INFORMATION PROVIDED Start Marker
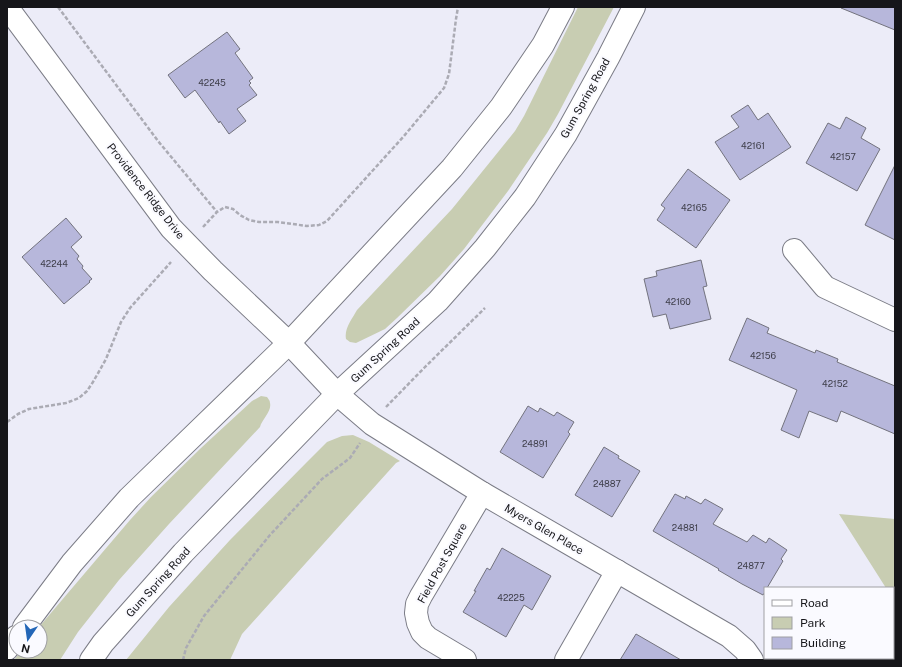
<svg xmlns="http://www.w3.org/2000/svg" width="902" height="667" font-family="'Public Sans',sans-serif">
  <rect width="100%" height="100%" fill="#ececf8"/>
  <!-- green -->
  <g fill="#c8cdb2">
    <path d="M578 7H614L558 114 547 133 508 191 464 249 440 276 397 318 385 329 356 343 350 342 346 339C344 329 352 319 357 310L452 209 515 131 524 116Z"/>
    <path d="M261 396 267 397C268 399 270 400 270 403 272 411 262 419 260 427L169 524 119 580 78 632 60 660H14L21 651H40V627H39L130 520 151 497 201 448 252 401Z"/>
    <path d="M353 435 369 442 400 461 396 463 242 634 230 660H126L169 607 230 540 307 462 327 442 342 436Z"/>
    <path d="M839 514 895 519V602L893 598V588H886Z"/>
  </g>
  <!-- building -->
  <g fill="#b7b7db" stroke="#73737e">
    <path d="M841 7H895V30L841 8Z"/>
    <path d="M227 32 240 49 235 53 253 78 249 81 251 83 249 85 257 95 237 109 246 121 229 134 220 121 219 123 195 90 185 98 168 75Z"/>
    <path d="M748 105 758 120 768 113 791 147 740 180 715 142 739 127 731 116Z"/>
    <path d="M846 117 866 128 861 138 880 149 857 191 806 163 828 123 840 129Z"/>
    <path d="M895 165V240L865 225Z"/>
    <path d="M688 169 730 200 696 248 657 220 665 208 661 205Z"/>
    <path d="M66 218 82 237 71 247 79 256 77 259 83 266 82 268 92 279 89 281 90 282 64 304 22 257Z"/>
    <path d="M701 260 707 286 703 287 711 319 670 329 666 314 653 317 644 279 657 276 656 271Z"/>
    <path d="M747 318 769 328 767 333 815 353 816 350 838 359 837 362 895 386V434L841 411 837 422 809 411 799 438 781 430 797 390 729 360Z"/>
    <path d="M528 406 538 412 540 408 554 416 557 412 574 422 568 432 570 434 543 478 500 452Z"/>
    <path d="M604 447 619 456 618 458 640 471 612 517 575 495Z"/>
    <path d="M675 494 685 499 686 496 701 504 705 499 723 509 713 524 747 542 753 535 766 543 769 538 787 550 781 559 783 561 767 588H765V592L763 595 742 584 718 570 719 569 653 531Z"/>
    <path d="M502 548 551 576 532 610 524 605 506 637 463 612 476 591H474L487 568 490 570Z"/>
    <path d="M636 634 681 660H620Z"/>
  </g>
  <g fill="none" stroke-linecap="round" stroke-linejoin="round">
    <defs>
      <g id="minor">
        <path d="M7 7 171 228 213 271 289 343 337 394 372 424 482 493 729 636 745 650 752 660"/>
        <path d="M794 250 825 287 895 320"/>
        <path d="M465 660 428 638 422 632 418 623 416 613 417 604 421 596 482 493"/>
        <path d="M566 660 617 571"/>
      </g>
      <g id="secondary">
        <path d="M24 627 72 563 129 498 289 343 452 168 501 107 543 45 563 7"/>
        <path d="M7 649 16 637"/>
        <path d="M91 660 103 643 183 553 337 394 438 301 485 248 525 197 566 134 608 58 634 7"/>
      </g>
    </defs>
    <!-- minor casing -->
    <use href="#minor" stroke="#7b7c86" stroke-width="24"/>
    <!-- secondary casing -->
    <use href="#secondary" stroke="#7b7c86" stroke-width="24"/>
    <!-- path -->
    <g stroke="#ababb4" stroke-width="2.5" stroke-dasharray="4 2" stroke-linecap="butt">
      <path d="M58 7 158 141 217 212"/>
      <path d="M203 227 217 212 225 207 233 209 240 215 249 220 259 222H278L307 226 319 225 327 221 404 136 444 88 449 74 456 19 458 7"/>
      <path d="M386 407 425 367 485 308"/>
      <path d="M7 422 18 414 29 409 66 403 79 398 87 391 93 382 106 359 121 322 130 308 171 262"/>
      <path d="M183 660 186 648 204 616 270 535 322 479 350 458 360 443"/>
    </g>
    <!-- minor -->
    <use href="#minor" stroke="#fff" stroke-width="22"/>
    <!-- secondary -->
    <use href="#secondary" stroke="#fff" stroke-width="22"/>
  </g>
  <g text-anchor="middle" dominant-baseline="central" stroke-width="4" stroke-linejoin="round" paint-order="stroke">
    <!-- number labels -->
    <g font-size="9" fill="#3e3e4a">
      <text x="212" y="82">42245</text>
      <text x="753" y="145">42161</text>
      <text x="843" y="156">42157</text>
      <text x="694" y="207">42165</text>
      <text x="54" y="263">42244</text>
      <text x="678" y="301">42160</text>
      <text x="763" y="355">42156</text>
      <text x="835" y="383">42152</text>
      <text x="535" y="443">24891</text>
      <text x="607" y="483">24887</text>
      <text x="685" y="527">24881</text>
      <text x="751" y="565">24877</text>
      <text x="511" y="597">42225</text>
    </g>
    <!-- street labels -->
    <g font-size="11" fill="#16161a" stroke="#fafaff">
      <text transform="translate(585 98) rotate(-61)">Gum Spring Road</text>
      <text transform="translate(146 191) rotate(52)">Providence Ridge Drive</text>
      <text transform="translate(385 350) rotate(-43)">Gum Spring Road</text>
      <text transform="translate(544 529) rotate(30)">Myers Glen Place</text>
      <text transform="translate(442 563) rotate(-61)">Field Post Square</text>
      <text transform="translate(158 582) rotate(-48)">Gum Spring Road</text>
    </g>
  </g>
  <!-- border -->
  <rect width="902" height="667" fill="none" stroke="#16161a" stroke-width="16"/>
  <!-- legend -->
  <rect x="764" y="587" width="130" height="72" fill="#fafaff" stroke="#9f9fa3"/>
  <rect x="772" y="600" width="20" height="6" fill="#ffffff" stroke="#9f9fa3"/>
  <text x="800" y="607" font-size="12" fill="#16161a">Road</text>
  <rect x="772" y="617" width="20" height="12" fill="#c8cdb2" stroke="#9f9fa3"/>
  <text x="800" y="627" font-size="12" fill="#16161a">Park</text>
  <rect x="772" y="637" width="20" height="12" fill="#b7b7db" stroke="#9f9fa3"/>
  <text x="800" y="647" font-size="12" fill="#16161a">Building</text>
  <!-- north arrow -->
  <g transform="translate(28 639) rotate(193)"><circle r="19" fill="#fafaff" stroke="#9f9fa3"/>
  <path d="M0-3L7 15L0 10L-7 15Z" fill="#2366b7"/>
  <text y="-6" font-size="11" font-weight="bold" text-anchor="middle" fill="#16161a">N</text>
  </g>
</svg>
INFORMATION PROVIDED End Marker
TASK TO COMPLETE: Output the entries above exactly. Drop the pictures.

ANSWER BELOW:
<svg xmlns="http://www.w3.org/2000/svg" width="902" height="667" font-family="'Public Sans',sans-serif">
  <rect width="100%" height="100%" fill="#ececf8"/>
  <!-- green -->
  <g fill="#c8cdb2">
    <path d="M578 7H614L558 114 547 133 508 191 464 249 440 276 397 318 385 329 356 343 350 342 346 339C344 329 352 319 357 310L452 209 515 131 524 116Z"/>
    <path d="M261 396 267 397C268 399 270 400 270 403 272 411 262 419 260 427L169 524 119 580 78 632 60 660H14L21 651H40V627H39L130 520 151 497 201 448 252 401Z"/>
    <path d="M353 435 369 442 400 461 396 463 242 634 230 660H126L169 607 230 540 307 462 327 442 342 436Z"/>
    <path d="M839 514 895 519V602L893 598V588H886Z"/>
  </g>
  <!-- building -->
  <g fill="#b7b7db" stroke="#73737e">
    <path d="M841 7H895V30L841 8Z"/>
    <path d="M227 32 240 49 235 53 253 78 249 81 251 83 249 85 257 95 237 109 246 121 229 134 220 121 219 123 195 90 185 98 168 75Z"/>
    <path d="M748 105 758 120 768 113 791 147 740 180 715 142 739 127 731 116Z"/>
    <path d="M846 117 866 128 861 138 880 149 857 191 806 163 828 123 840 129Z"/>
    <path d="M895 165V240L865 225Z"/>
    <path d="M688 169 730 200 696 248 657 220 665 208 661 205Z"/>
    <path d="M66 218 82 237 71 247 79 256 77 259 83 266 82 268 92 279 89 281 90 282 64 304 22 257Z"/>
    <path d="M701 260 707 286 703 287 711 319 670 329 666 314 653 317 644 279 657 276 656 271Z"/>
    <path d="M747 318 769 328 767 333 815 353 816 350 838 359 837 362 895 386V434L841 411 837 422 809 411 799 438 781 430 797 390 729 360Z"/>
    <path d="M528 406 538 412 540 408 554 416 557 412 574 422 568 432 570 434 543 478 500 452Z"/>
    <path d="M604 447 619 456 618 458 640 471 612 517 575 495Z"/>
    <path d="M675 494 685 499 686 496 701 504 705 499 723 509 713 524 747 542 753 535 766 543 769 538 787 550 781 559 783 561 767 588H765V592L763 595 742 584 718 570 719 569 653 531Z"/>
    <path d="M502 548 551 576 532 610 524 605 506 637 463 612 476 591H474L487 568 490 570Z"/>
    <path d="M636 634 681 660H620Z"/>
  </g>
  <g fill="none" stroke-linecap="round" stroke-linejoin="round">
    <defs>
      <g id="minor">
        <path d="M7 7 171 228 213 271 289 343 337 394 372 424 482 493 729 636 745 650 752 660"/>
        <path d="M794 250 825 287 895 320"/>
        <path d="M465 660 428 638 422 632 418 623 416 613 417 604 421 596 482 493"/>
        <path d="M566 660 617 571"/>
      </g>
      <g id="secondary">
        <path d="M24 627 72 563 129 498 289 343 452 168 501 107 543 45 563 7"/>
        <path d="M7 649 16 637"/>
        <path d="M91 660 103 643 183 553 337 394 438 301 485 248 525 197 566 134 608 58 634 7"/>
      </g>
    </defs>
    <!-- minor casing -->
    <use href="#minor" stroke="#7b7c86" stroke-width="24"/>
    <!-- secondary casing -->
    <use href="#secondary" stroke="#7b7c86" stroke-width="24"/>
    <!-- path -->
    <g stroke="#ababb4" stroke-width="2.5" stroke-dasharray="4 2" stroke-linecap="butt">
      <path d="M58 7 158 141 217 212"/>
      <path d="M203 227 217 212 225 207 233 209 240 215 249 220 259 222H278L307 226 319 225 327 221 404 136 444 88 449 74 456 19 458 7"/>
      <path d="M386 407 425 367 485 308"/>
      <path d="M7 422 18 414 29 409 66 403 79 398 87 391 93 382 106 359 121 322 130 308 171 262"/>
      <path d="M183 660 186 648 204 616 270 535 322 479 350 458 360 443"/>
    </g>
    <!-- minor -->
    <use href="#minor" stroke="#fff" stroke-width="22"/>
    <!-- secondary -->
    <use href="#secondary" stroke="#fff" stroke-width="22"/>
  </g>
  <g text-anchor="middle" dominant-baseline="central" stroke-width="4" stroke-linejoin="round" paint-order="stroke">
    <!-- number labels -->
    <g font-size="9" fill="#3e3e4a">
      <text x="212" y="82">42245</text>
      <text x="753" y="145">42161</text>
      <text x="843" y="156">42157</text>
      <text x="694" y="207">42165</text>
      <text x="54" y="263">42244</text>
      <text x="678" y="301">42160</text>
      <text x="763" y="355">42156</text>
      <text x="835" y="383">42152</text>
      <text x="535" y="443">24891</text>
      <text x="607" y="483">24887</text>
      <text x="685" y="527">24881</text>
      <text x="751" y="565">24877</text>
      <text x="511" y="597">42225</text>
    </g>
    <!-- street labels -->
    <g font-size="11" fill="#16161a" stroke="#fafaff">
      <text transform="translate(585 98) rotate(-61)">Gum Spring Road</text>
      <text transform="translate(146 191) rotate(52)">Providence Ridge Drive</text>
      <text transform="translate(385 350) rotate(-43)">Gum Spring Road</text>
      <text transform="translate(544 529) rotate(30)">Myers Glen Place</text>
      <text transform="translate(442 563) rotate(-61)">Field Post Square</text>
      <text transform="translate(158 582) rotate(-48)">Gum Spring Road</text>
    </g>
  </g>
  <!-- border -->
  <rect width="902" height="667" fill="none" stroke="#16161a" stroke-width="16"/>
  <!-- legend -->
  <rect x="764" y="587" width="130" height="72" fill="#fafaff" stroke="#9f9fa3"/>
  <rect x="772" y="600" width="20" height="6" fill="#ffffff" stroke="#9f9fa3"/>
  <text x="800" y="607" font-size="12" fill="#16161a">Road</text>
  <rect x="772" y="617" width="20" height="12" fill="#c8cdb2" stroke="#9f9fa3"/>
  <text x="800" y="627" font-size="12" fill="#16161a">Park</text>
  <rect x="772" y="637" width="20" height="12" fill="#b7b7db" stroke="#9f9fa3"/>
  <text x="800" y="647" font-size="12" fill="#16161a">Building</text>
  <!-- north arrow -->
  <g transform="translate(28 639) rotate(193)"><circle r="19" fill="#fafaff" stroke="#9f9fa3"/>
  <path d="M0-3L7 15L0 10L-7 15Z" fill="#2366b7"/>
  <text y="-6" font-size="11" font-weight="bold" text-anchor="middle" fill="#16161a">N</text>
  </g>
</svg>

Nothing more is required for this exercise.